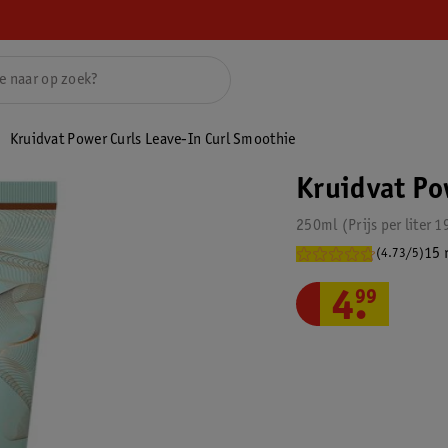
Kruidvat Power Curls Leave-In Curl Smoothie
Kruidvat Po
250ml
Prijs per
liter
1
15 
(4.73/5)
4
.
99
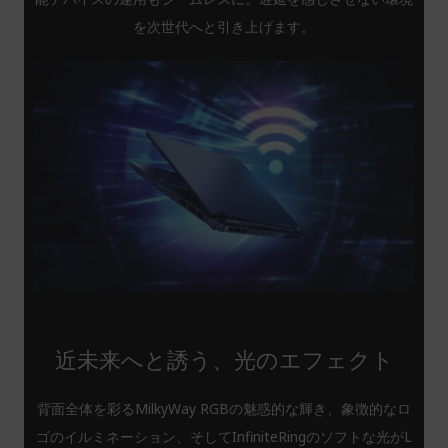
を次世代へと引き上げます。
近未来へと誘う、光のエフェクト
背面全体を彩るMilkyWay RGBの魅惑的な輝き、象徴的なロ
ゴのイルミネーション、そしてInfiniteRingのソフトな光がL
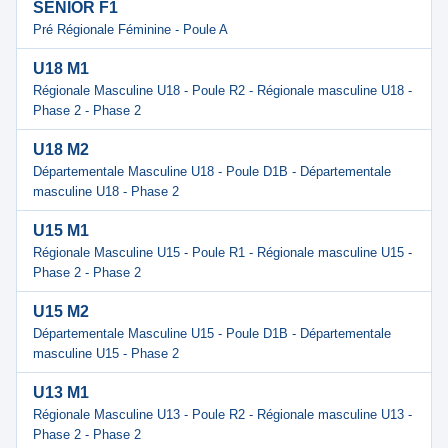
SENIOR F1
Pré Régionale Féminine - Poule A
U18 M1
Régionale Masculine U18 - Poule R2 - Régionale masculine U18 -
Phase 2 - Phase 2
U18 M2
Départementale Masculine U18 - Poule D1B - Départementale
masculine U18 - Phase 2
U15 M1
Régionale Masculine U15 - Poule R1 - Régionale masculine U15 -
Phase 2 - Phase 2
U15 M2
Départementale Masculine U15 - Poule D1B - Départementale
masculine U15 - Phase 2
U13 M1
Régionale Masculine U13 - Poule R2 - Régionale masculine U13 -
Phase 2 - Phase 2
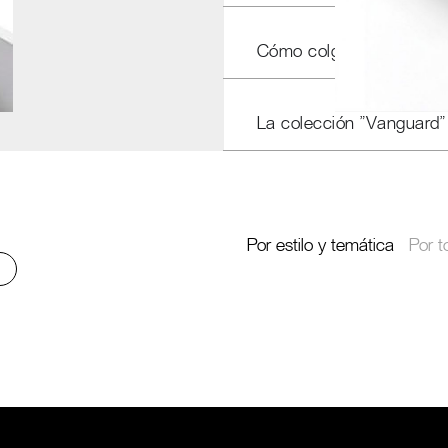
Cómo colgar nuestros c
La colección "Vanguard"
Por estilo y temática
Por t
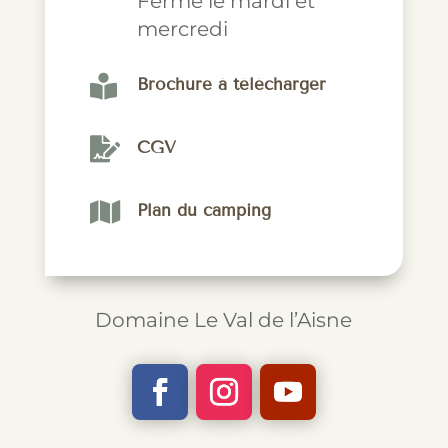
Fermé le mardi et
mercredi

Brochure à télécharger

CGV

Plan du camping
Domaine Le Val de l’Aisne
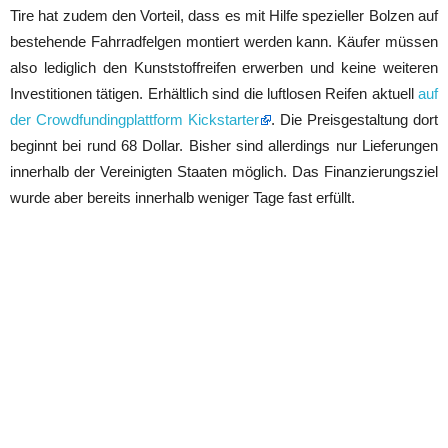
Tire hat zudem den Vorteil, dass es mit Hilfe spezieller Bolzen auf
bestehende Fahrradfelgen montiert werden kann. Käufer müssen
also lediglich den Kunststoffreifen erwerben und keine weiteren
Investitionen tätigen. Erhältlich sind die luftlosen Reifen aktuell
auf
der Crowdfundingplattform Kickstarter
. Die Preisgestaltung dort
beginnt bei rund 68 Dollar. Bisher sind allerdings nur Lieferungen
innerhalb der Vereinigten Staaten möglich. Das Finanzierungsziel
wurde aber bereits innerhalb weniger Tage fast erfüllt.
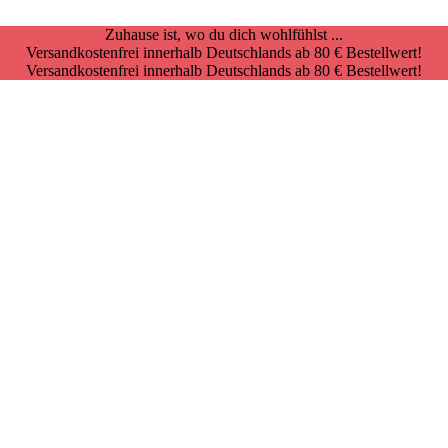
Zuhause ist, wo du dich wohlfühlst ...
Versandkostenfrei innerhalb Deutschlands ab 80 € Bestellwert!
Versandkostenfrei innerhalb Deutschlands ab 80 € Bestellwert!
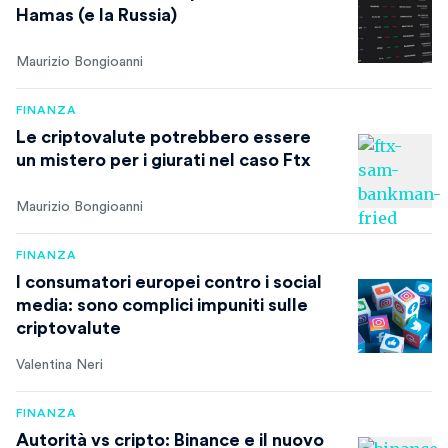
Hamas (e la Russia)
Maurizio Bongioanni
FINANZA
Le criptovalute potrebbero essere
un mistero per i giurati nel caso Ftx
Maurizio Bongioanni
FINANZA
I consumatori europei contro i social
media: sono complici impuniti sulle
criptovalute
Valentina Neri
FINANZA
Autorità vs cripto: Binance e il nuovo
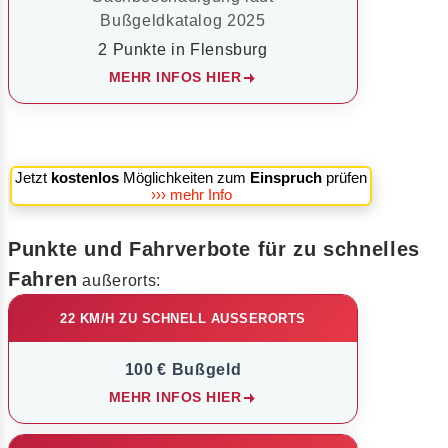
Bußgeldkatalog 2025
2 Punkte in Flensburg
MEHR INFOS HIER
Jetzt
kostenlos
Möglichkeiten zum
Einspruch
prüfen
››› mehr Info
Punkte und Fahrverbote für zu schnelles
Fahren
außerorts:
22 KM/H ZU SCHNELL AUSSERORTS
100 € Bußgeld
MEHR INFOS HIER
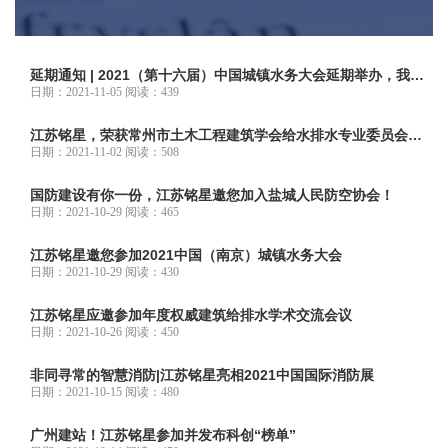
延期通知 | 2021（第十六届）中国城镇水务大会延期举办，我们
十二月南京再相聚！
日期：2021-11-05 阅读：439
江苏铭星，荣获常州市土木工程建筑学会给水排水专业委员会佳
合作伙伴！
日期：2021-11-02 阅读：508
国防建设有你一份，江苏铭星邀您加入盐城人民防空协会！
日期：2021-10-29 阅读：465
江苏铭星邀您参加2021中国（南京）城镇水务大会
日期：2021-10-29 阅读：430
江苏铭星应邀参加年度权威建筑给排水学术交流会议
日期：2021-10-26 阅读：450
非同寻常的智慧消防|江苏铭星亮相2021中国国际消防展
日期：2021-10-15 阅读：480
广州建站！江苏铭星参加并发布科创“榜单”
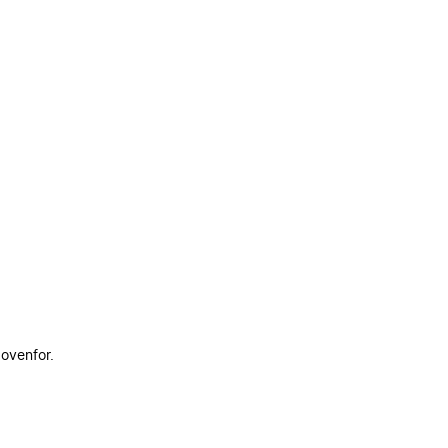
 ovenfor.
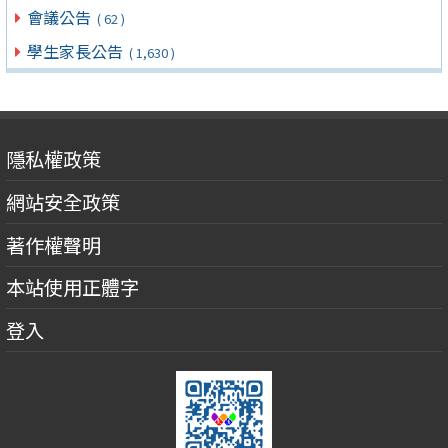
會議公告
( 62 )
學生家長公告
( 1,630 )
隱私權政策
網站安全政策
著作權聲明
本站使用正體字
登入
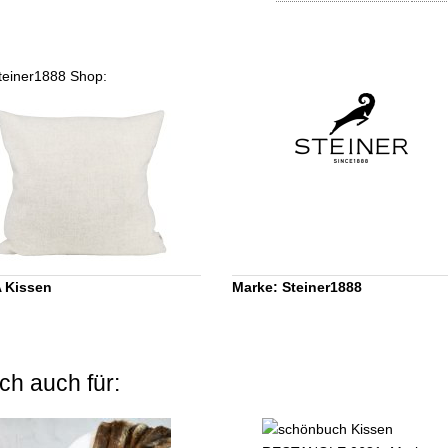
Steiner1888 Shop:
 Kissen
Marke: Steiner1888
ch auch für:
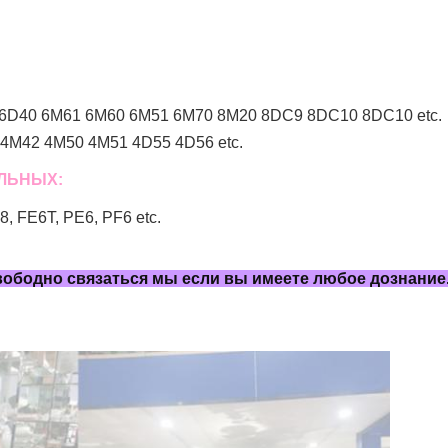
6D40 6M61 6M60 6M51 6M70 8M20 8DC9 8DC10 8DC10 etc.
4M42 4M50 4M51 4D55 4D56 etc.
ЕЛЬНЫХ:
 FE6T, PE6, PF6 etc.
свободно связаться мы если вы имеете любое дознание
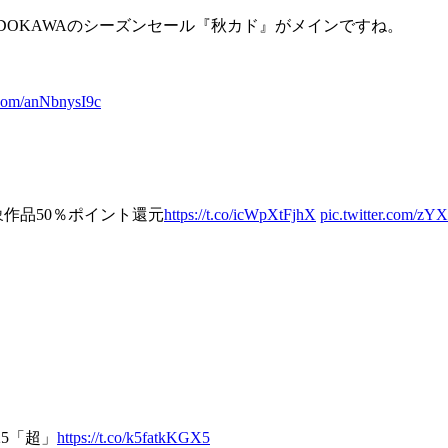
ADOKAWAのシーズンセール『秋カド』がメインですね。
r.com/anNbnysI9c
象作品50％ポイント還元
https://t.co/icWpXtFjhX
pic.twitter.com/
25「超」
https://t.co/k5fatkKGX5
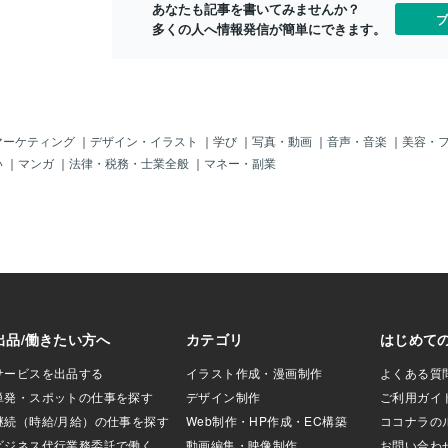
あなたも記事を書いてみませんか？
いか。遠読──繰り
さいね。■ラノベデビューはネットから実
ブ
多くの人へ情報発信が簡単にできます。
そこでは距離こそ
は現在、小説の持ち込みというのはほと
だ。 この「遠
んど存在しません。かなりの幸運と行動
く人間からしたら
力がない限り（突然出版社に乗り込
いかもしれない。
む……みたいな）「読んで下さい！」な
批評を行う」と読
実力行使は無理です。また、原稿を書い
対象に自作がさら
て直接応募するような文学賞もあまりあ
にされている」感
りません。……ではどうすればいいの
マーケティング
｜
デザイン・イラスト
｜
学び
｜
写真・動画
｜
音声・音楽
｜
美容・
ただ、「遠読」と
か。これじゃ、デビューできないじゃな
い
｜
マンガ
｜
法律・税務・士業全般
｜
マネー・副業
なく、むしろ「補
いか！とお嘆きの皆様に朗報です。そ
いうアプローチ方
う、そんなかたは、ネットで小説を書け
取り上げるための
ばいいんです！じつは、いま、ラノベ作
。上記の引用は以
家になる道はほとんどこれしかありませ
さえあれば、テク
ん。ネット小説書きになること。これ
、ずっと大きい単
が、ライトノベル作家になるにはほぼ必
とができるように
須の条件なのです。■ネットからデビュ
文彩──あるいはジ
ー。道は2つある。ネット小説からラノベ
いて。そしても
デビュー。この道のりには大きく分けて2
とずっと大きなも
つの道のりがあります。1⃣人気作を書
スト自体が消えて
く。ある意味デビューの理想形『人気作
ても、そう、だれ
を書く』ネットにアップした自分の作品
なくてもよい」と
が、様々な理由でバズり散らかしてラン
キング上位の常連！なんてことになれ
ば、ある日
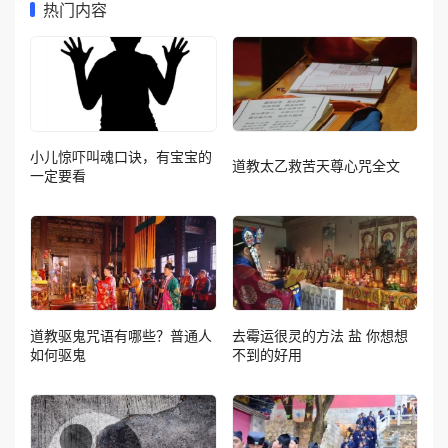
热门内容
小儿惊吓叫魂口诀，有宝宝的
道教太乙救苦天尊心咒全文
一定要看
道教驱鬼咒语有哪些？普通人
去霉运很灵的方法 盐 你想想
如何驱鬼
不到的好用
==========
» Directions
With the pictures removed, set down every line of the listing above exactly.

» Task response
Kruidvat Power Curls Leave-In Curl Smoothie
Kruidvat Po
250ml
Prijs per
liter
1
15 
(4.73/5)
4
.
99
を次世代へと引き上げます。
近未来へと誘う、光のエフェクト
背面全体を彩るMilkyWay RGBの魅惑的な輝き、象徴的なロ
ゴのイルミネーション、そしてInfiniteRingのソフトな光がL
SENIOR F1
Pré Régionale Féminine - Poule A
U18 M1
Régionale Masculine U18 - Poule R2 - Régionale masculine U18 -
Phase 2 - Phase 2
U18 M2
Départementale Masculine U18 - Poule D1B - Départementale
masculine U18 - Phase 2
U15 M1
Régionale Masculine U15 - Poule R1 - Régionale masculine U15 -
Phase 2 - Phase 2
U15 M2
Départementale Masculine U15 - Poule D1B - Départementale
masculine U15 - Phase 2
U13 M1
Régionale Masculine U13 - Poule R2 - Régionale masculine U13 -
Phase 2 - Phase 2
Cómo colgar nuestros c
La colección "Vanguard"
Por estilo y temática
Por t
Fermé le mardi et
mercredi

Brochure à télécharger

CGV

Plan du camping
Domaine Le Val de l’Aisne
Tire hat zudem den Vorteil, dass es mit Hilfe spezieller Bolzen auf
bestehende Fahrradfelgen montiert werden kann. Käufer müssen
also lediglich den Kunststoffreifen erwerben und keine weiteren
Investitionen tätigen. Erhältlich sind die luftlosen Reifen aktuell
auf
der Crowdfundingplattform Kickstarter
. Die Preisgestaltung dort
beginnt bei rund 68 Dollar. Bisher sind allerdings nur Lieferungen
innerhalb der Vereinigten Staaten möglich. Das Finanzierungsziel
wurde aber bereits innerhalb weniger Tage fast erfüllt.
Zuhause ist, wo du dich wohlfühlst ...
Versandkostenfrei innerhalb Deutschlands ab 80 € Bestellwert!
Versandkostenfrei innerhalb Deutschlands ab 80 € Bestellwert!
Hamas (e la Russia)
Maurizio Bongioanni
FINANZA
Le criptovalute potrebbero essere
un mistero per i giurati nel caso Ftx
Maurizio Bongioanni
FINANZA
I consumatori europei contro i social
media: sono complici impuniti sulle
criptovalute
Valentina Neri
FINANZA
Autorità vs cripto: Binance e il nuovo
Bußgeldkatalog 2025
2 Punkte in Flensburg
MEHR INFOS HIER
Jetzt
kostenlos
Möglichkeiten zum
Einspruch
prüfen
››› mehr Info
Punkte und Fahrverbote für zu schnelles
Fahren
außerorts:
22 KM/H ZU SCHNELL AUSSERORTS
100 € Bußgeld
MEHR INFOS HIER
延期通知 | 2021（第十六届）中国城镇水务大会延期举办，我们
十二月南京再相聚！
日期：2021-11-05 阅读：439
江苏铭星，荣获常州市土木工程建筑学会给水排水专业委员会佳
合作伙伴！
日期：2021-11-02 阅读：508
国防建设有你一份，江苏铭星邀您加入盐城人民防空协会！
日期：2021-10-29 阅读：465
江苏铭星邀您参加2021中国（南京）城镇水务大会
日期：2021-10-29 阅读：430
江苏铭星应邀参加年度权威建筑给排水学术交流会议
日期：2021-10-26 阅读：450
非同寻常的智慧消防|江苏铭星亮相2021中国国际消防展
日期：2021-10-15 阅读：480
广州建站！江苏铭星参加并发布科创“榜单”
 ovenfor.
會議公告
( 62 )
學生家長公告
( 1,630 )
隱私權政策
網站安全政策
著作權聲明
本站使用正體字
登入
Steiner1888 Shop:
 Kissen
Marke: Steiner1888
ch auch für:
6D40 6M61 6M60 6M51 6M70 8M20 8DC9 8DC10 8DC10 etc.
4M42 4M50 4M51 4D55 4D56 etc.
ЕЛЬНЫХ:
 FE6T, PE6, PF6 etc.
свободно связаться мы если вы имеете любое дознание
ADOKAWAのシーズンセール『秋カド』がメインですね。
r.com/anNbnysI9c
象作品50％ポイント還元
https://t.co/icWpXtFjhX
pic.twitter.com/
25「超」
https://t.co/k5fatkKGX5
あなたも記事を書いてみませんか？
いか。遠読──繰り
さいね。■ラノベデビューはネットから実
ブ
多くの人へ情報発信が簡単にできます。
そこでは距離こそ
は現在、小説の持ち込みというのはほと
だ。 この「遠
んど存在しません。かなりの幸運と行動
く人間からしたら
力がない限り（突然出版社に乗り込
いかもしれない。
む……みたいな）「読んで下さい！」な
批評を行う」と読
実力行使は無理です。また、原稿を書い
対象に自作がさら
て直接応募するような文学賞もあまりあ
にされている」感
りません。……ではどうすればいいの
マーケティング
｜
デザイン・イラスト
｜
学び
｜
写真・動画
｜
音声・音楽
｜
美容・
ただ、「遠読」と
か。これじゃ、デビューできないじゃな
い
｜
マンガ
｜
法律・税務・士業全般
｜
マネー・副業
なく、むしろ「補
いか！とお嘆きの皆様に朗報です。そ
いうアプローチ方
う、そんなかたは、ネットで小説を書け
取り上げるための
ばいいんです！じつは、いま、ラノベ作
。上記の引用は以
家になる道はほとんどこれしかありませ
さえあれば、テク
ん。ネット小説書きになること。これ
、ずっと大きい単
が、ライトノベル作家になるにはほぼ必
とができるように
須の条件なのです。■ネットからデビュ
文彩──あるいはジ
ー。道は2つある。ネット小説からラノベ
いて。そしても
デビュー。この道のりには大きく分けて2
とずっと大きなも
つの道のりがあります。1⃣人気作を書
スト自体が消えて
く。ある意味デビューの理想形『人気作
ても、そう、だれ
を書く』ネットにアップした自分の作品
なくてもよい」と
が、様々な理由でバズり散らかしてラン
キング上位の常連！なんてことになれ
ば、ある日
热门内容
小儿惊吓叫魂口诀，有宝宝的
道教太乙救苦天尊心咒全文
一定要看
道教驱鬼咒语有哪些？普通人
去霉运很灵的方法 盐 你想想
如何驱鬼
不到的好用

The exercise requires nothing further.